**GIVEN RECORDS**

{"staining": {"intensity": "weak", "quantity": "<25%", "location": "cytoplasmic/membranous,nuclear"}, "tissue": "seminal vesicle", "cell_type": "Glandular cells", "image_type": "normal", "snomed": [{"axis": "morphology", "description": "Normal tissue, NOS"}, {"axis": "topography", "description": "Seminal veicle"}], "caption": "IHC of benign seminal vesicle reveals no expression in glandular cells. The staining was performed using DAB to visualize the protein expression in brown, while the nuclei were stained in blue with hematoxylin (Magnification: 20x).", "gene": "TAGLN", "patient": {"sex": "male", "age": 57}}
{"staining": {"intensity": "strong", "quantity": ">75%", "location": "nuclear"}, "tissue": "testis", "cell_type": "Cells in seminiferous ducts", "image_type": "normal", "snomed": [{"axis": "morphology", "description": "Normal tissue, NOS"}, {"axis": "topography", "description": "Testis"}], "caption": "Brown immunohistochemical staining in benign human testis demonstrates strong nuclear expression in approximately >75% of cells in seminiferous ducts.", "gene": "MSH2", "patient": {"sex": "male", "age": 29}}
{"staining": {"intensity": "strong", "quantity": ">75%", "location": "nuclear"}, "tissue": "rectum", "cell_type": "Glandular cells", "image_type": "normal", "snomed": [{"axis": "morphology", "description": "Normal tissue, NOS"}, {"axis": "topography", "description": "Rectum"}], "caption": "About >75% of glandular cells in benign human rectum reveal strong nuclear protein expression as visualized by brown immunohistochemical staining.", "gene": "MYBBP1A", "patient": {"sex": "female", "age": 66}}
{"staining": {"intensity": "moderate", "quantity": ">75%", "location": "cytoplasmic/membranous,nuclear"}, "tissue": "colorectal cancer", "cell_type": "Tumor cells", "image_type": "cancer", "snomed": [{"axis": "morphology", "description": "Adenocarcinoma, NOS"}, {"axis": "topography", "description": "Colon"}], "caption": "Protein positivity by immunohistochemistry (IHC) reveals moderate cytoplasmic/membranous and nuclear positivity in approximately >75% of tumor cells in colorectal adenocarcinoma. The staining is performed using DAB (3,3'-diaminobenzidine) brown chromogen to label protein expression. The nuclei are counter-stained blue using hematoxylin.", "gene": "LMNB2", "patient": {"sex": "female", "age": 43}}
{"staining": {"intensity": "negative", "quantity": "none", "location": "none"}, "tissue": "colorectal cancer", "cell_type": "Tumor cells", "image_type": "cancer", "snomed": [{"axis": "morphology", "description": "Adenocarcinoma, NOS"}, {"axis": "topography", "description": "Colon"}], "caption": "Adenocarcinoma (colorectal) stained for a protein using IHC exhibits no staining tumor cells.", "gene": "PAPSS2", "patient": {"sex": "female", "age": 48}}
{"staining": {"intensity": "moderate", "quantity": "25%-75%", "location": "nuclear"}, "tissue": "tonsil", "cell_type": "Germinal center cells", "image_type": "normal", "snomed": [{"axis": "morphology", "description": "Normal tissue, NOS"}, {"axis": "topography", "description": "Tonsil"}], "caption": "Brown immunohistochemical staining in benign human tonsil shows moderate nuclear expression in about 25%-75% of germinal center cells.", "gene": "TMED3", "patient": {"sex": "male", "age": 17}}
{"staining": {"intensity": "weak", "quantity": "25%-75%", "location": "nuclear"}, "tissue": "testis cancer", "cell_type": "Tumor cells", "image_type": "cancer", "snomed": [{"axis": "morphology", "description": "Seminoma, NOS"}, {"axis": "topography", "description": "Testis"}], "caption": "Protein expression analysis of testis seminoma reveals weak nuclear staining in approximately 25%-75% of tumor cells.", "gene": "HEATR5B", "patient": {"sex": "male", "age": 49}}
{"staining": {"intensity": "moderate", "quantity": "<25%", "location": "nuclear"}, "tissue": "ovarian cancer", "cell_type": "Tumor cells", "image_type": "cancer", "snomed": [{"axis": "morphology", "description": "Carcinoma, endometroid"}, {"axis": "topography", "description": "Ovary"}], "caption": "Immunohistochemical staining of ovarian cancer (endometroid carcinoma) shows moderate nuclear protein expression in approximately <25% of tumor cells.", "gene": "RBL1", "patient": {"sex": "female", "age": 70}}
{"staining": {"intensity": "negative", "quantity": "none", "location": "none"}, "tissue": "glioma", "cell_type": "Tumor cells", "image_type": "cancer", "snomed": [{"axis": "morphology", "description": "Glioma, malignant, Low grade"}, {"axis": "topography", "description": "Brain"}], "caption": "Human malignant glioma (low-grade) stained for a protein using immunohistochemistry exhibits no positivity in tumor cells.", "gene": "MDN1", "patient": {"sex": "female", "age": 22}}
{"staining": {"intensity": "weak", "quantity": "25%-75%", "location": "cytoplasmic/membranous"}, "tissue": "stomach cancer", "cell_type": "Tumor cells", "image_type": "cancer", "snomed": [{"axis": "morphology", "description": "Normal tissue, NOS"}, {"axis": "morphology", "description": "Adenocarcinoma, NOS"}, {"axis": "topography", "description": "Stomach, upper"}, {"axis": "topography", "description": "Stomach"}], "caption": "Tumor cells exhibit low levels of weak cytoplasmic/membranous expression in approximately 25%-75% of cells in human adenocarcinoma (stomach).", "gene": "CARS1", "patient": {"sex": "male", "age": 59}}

**PROMPT**
Using the records above, set down exactly the lines from the one with "expression analysis of" through the one with "malignant glioma (low-grade)", inclusive, and nothing more.

**SOLUTION BELOW**
{"staining": {"intensity": "weak", "quantity": "25%-75%", "location": "nuclear"}, "tissue": "testis cancer", "cell_type": "Tumor cells", "image_type": "cancer", "snomed": [{"axis": "morphology", "description": "Seminoma, NOS"}, {"axis": "topography", "description": "Testis"}], "caption": "Protein expression analysis of testis seminoma reveals weak nuclear staining in approximately 25%-75% of tumor cells.", "gene": "HEATR5B", "patient": {"sex": "male", "age": 49}}
{"staining": {"intensity": "moderate", "quantity": "<25%", "location": "nuclear"}, "tissue": "ovarian cancer", "cell_type": "Tumor cells", "image_type": "cancer", "snomed": [{"axis": "morphology", "description": "Carcinoma, endometroid"}, {"axis": "topography", "description": "Ovary"}], "caption": "Immunohistochemical staining of ovarian cancer (endometroid carcinoma) shows moderate nuclear protein expression in approximately <25% of tumor cells.", "gene": "RBL1", "patient": {"sex": "female", "age": 70}}
{"staining": {"intensity": "negative", "quantity": "none", "location": "none"}, "tissue": "glioma", "cell_type": "Tumor cells", "image_type": "cancer", "snomed": [{"axis": "morphology", "description": "Glioma, malignant, Low grade"}, {"axis": "topography", "description": "Brain"}], "caption": "Human malignant glioma (low-grade) stained for a protein using immunohistochemistry exhibits no positivity in tumor cells.", "gene": "MDN1", "patient": {"sex": "female", "age": 22}}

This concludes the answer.